To run the visualizer, install the pip dependencies and run python app/app.py
.
- Using trip records from Jan 2016 through June 2016, available to download from the NYC Transportation and Limousine Commission (TLC) website.
- process_data.py: Several small functions run via the command line to clean and modify data.
- get_zones.py: For each trip record, indicate the TLC zone of the pickup and drop-off locations.
- Data exploration.ipynb: exploratory notebook on the taxi trip records; implementations of most of the Exploration section of my paper are here.
- get_dest_counts.py: Build a csv file where for each hour, day of week, and pickup zone, counts the drop-offs in each drop-off zone.
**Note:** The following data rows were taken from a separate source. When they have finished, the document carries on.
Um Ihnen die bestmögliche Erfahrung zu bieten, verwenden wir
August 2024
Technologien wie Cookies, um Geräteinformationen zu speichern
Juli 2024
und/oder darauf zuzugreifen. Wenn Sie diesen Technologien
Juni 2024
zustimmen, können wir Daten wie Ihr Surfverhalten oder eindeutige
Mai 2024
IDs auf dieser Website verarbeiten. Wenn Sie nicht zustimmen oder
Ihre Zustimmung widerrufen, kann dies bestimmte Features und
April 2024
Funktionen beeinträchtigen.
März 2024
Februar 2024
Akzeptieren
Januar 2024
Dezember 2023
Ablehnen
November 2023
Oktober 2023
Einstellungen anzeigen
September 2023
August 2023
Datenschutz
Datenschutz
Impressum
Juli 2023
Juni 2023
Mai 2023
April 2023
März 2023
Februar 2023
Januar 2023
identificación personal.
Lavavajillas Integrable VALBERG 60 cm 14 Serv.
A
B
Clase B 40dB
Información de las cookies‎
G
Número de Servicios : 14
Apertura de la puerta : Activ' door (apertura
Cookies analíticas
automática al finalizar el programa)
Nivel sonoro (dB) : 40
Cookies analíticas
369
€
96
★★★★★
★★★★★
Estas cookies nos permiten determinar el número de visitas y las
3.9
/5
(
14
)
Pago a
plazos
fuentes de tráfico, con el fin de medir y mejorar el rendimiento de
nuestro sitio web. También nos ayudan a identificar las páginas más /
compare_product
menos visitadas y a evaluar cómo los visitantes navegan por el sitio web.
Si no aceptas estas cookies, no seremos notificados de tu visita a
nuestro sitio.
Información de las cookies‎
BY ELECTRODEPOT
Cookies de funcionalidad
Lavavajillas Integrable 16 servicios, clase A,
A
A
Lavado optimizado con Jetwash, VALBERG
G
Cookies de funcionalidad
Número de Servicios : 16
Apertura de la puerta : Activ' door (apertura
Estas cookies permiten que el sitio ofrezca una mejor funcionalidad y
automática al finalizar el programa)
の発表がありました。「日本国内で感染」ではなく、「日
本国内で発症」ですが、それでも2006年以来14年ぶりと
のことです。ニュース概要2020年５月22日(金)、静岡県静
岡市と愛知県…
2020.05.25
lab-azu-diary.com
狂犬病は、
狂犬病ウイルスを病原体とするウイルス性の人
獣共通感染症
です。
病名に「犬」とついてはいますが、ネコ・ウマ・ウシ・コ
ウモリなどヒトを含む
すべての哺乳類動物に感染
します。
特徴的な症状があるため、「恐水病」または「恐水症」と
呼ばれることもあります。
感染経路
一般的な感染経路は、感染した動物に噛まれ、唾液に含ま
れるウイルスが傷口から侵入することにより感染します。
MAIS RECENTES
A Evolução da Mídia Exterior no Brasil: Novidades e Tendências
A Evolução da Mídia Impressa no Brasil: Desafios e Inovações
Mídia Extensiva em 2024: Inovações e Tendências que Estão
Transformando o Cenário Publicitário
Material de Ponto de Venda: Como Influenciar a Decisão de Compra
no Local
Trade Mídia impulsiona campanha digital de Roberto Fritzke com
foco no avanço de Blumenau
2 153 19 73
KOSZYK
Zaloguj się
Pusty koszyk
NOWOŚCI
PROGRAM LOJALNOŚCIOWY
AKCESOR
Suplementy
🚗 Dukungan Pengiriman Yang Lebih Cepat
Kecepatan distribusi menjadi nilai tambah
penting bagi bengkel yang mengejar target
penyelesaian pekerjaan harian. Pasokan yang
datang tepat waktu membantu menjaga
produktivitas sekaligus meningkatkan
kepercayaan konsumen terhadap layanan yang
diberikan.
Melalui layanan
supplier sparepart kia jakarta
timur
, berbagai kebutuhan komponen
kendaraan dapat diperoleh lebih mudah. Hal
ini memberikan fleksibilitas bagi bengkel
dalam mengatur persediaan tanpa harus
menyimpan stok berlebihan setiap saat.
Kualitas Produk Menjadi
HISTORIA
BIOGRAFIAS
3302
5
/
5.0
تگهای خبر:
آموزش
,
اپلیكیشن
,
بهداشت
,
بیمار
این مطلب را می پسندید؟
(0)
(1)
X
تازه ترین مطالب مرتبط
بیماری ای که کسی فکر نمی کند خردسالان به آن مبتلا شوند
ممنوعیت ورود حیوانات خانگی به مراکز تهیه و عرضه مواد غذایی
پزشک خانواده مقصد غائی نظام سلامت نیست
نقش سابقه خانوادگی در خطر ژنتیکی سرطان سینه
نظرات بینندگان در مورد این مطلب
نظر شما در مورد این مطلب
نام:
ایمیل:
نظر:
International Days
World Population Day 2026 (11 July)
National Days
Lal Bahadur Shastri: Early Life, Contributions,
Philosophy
Output used in app.
- get_flow.py: Build a csv file where for each hour and day of week, counts the net taxi trips (drop-offs - pickups) in each zone. Output used in app.
- Regression.ipynb: Using Random forests and SGD regression to predict a trip's drop-off location given its pickup datetime and location; primarily for playing around with scikit-learn.
- grid_search.py: Grid search and cross-validation functions for random forests and SGD; implementation of results in the Prediction section of my paper are here.
- globes.py: Useful variable declarations and function definitions used in other files.
- Network Analysis.ipynb: Turn taxi trips into edges and neighborhoods into nodes; not used in paper.
- zones_*.geojson: GeoJSON zone definitions.
Install the python dependencies with pip install -r requirements.txt
. The shapely package requires the GEOS library, which can be installed via brew, apt-get, yum, or the official website.